A FIREBOMB THAT destroyed the newsroom of the Cincinnati Herald could not keep the black-oriented weekly silent.
The Herald managed to publish its April 2 edition despite the firebombing at 3 a.m. March 28.
It has continued to publish since.
"We were very, very fortunate that the part of the building that the firebomb hit was far away from the production area," Herald publisher William Spillers Jr. said in a telephone interview from his damaged office.
"Our biggest problem, as you can imagine, is office space," he said. "As a matter of fact, I'm sitting in my office now, but I can't stay too long because the smoke gets to me."
Cincinnati arson investigators said someone threw a plastic bottle, filled with gasoline and ignited, into the second floor of the building in the city's Walnut Hills neighborhood.
An early possibility that investigators found fingerprints at the scene apparently turned up nothing, Spillers said.
"If they've made any progress, I don't know of it," he said.
However, Spillers and many Herald journalists believe that the firebombing was linked to a controversial article in the March 26 edition by a local African history doctoral student.

_TO DO_
**1)** In the piece on the Cincinnati Herald firebombing, what did arson investigators say was thrown into the building's second floor?
**2)** Write the next part of the piece on the Cincinnati Herald firebombing, starting after its last sentence.

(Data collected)
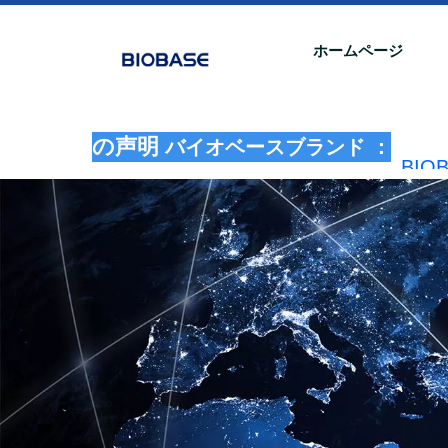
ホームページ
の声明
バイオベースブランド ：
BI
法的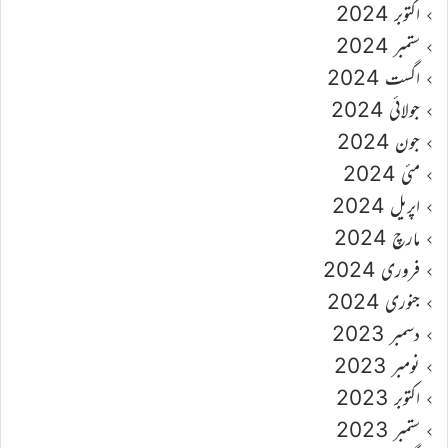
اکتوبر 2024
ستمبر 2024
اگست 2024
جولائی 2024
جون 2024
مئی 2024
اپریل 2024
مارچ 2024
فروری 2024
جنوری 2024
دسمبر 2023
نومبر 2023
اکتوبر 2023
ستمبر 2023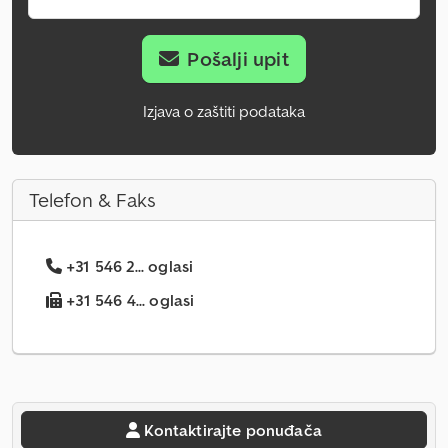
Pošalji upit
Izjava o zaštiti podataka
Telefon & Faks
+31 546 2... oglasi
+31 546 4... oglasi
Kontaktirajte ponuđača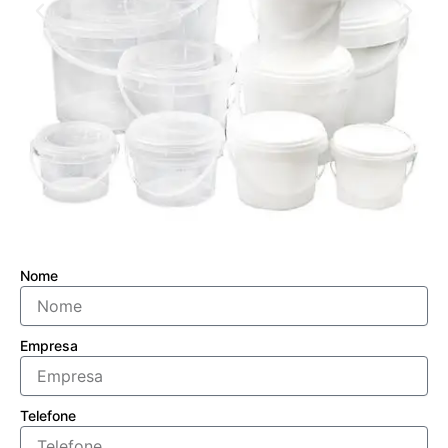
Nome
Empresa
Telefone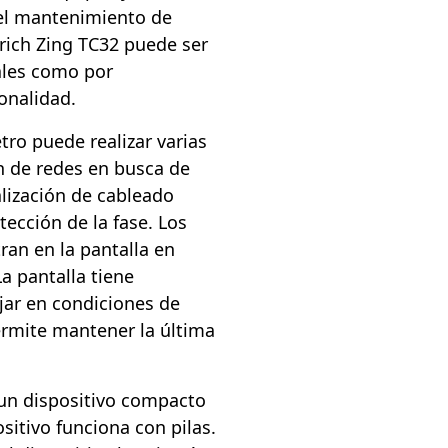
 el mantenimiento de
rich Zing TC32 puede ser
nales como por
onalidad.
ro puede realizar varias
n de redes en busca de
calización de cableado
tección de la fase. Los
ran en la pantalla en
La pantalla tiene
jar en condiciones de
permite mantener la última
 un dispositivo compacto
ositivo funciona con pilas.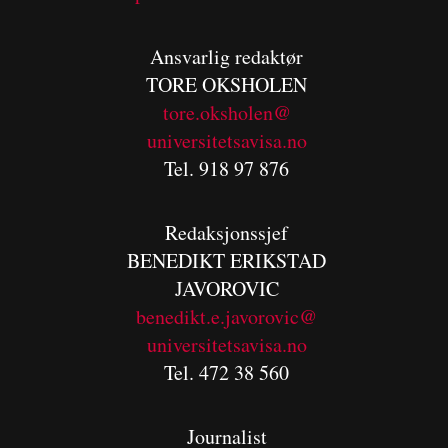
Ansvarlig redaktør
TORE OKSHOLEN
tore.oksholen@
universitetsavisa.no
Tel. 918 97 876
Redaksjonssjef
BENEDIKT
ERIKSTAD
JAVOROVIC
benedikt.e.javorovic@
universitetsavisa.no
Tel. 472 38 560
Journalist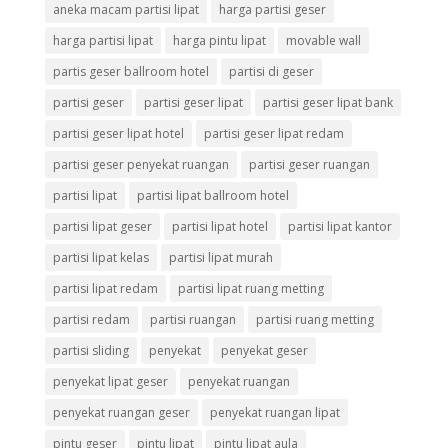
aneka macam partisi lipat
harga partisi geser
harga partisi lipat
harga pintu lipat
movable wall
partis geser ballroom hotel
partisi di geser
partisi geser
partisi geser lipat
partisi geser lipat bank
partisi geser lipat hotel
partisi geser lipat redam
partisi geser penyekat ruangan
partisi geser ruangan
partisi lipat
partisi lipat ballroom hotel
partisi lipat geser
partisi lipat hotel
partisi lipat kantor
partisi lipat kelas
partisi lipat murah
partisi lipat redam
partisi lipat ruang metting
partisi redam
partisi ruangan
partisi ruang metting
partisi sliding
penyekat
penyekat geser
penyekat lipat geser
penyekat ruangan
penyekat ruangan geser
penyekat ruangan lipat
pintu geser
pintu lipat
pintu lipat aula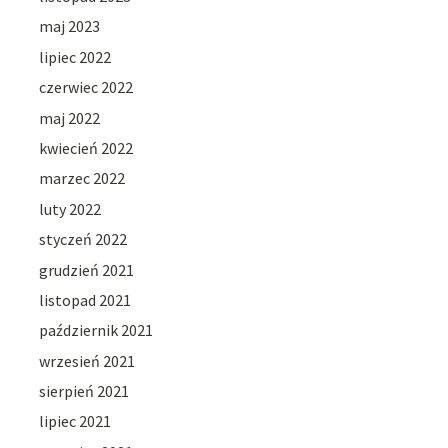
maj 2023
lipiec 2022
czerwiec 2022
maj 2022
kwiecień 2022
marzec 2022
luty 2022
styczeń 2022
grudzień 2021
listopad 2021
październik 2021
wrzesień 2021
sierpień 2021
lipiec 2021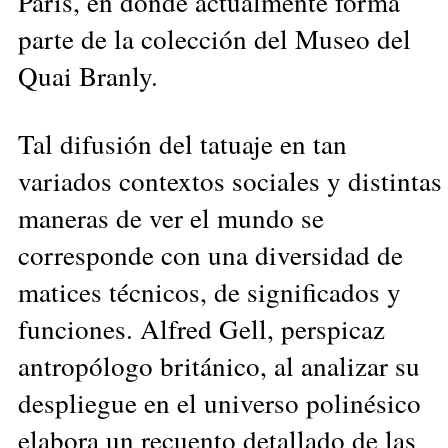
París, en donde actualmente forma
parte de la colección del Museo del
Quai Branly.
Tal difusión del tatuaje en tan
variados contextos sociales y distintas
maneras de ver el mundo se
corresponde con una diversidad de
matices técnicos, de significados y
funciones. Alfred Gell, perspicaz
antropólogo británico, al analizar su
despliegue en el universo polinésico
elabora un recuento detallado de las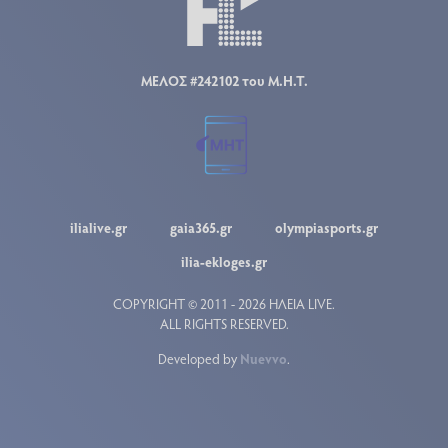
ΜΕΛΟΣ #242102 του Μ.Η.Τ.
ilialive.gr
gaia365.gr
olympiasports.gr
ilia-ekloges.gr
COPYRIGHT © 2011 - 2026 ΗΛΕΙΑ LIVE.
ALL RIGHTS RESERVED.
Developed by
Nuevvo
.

_ANSWERS TO EACH TASK_
**1)** A plastic bottle filled with gasoline and set on fire.

**2)**
Michael Burks' article "Blacks and Islam" argued that there is no racial reason for blacks to identify with Islam, which he called an "Arab religion."
Burks further wrote that Arab Muslims wreaked destruction on black Africans during a seventh century invasion, massacring and enslaving.
The day before the firebombing, a man called the newspaper several times with death threats against Burks and the paper.
"Unfortunately, I'm beginning to believe I'm a victim of someone who didn't like [Burks]," Spillers said.
Nevertheless, Burks will be back in the paper soon, Spillers said. "Nobody is going to tell me who is going to write in the paper and who is not.
"I'm not really crazy about his writing," the publisher added, "but he's going to get a better shot from me after this thing."
U.S. Rep. David Mann (D-Ohio) toured the damaged newsroom after the fire and in a letter later urged U.S. Attorney General Janet Reno to launch a federal investigation of the firebombing as a hate crime.
A Cincinnati Enquirer story by John Hopkins noted that the firebombing is the most extreme attack on a newspaper in the Queen City since a mob dismantled the press of the abolitionist newspaper the Philanthropist July 12, 1836.
The family-owned Herald, which was founded in 1954, is Cincinnati's only black-oriented weekly. It has a circulation of about 25,000.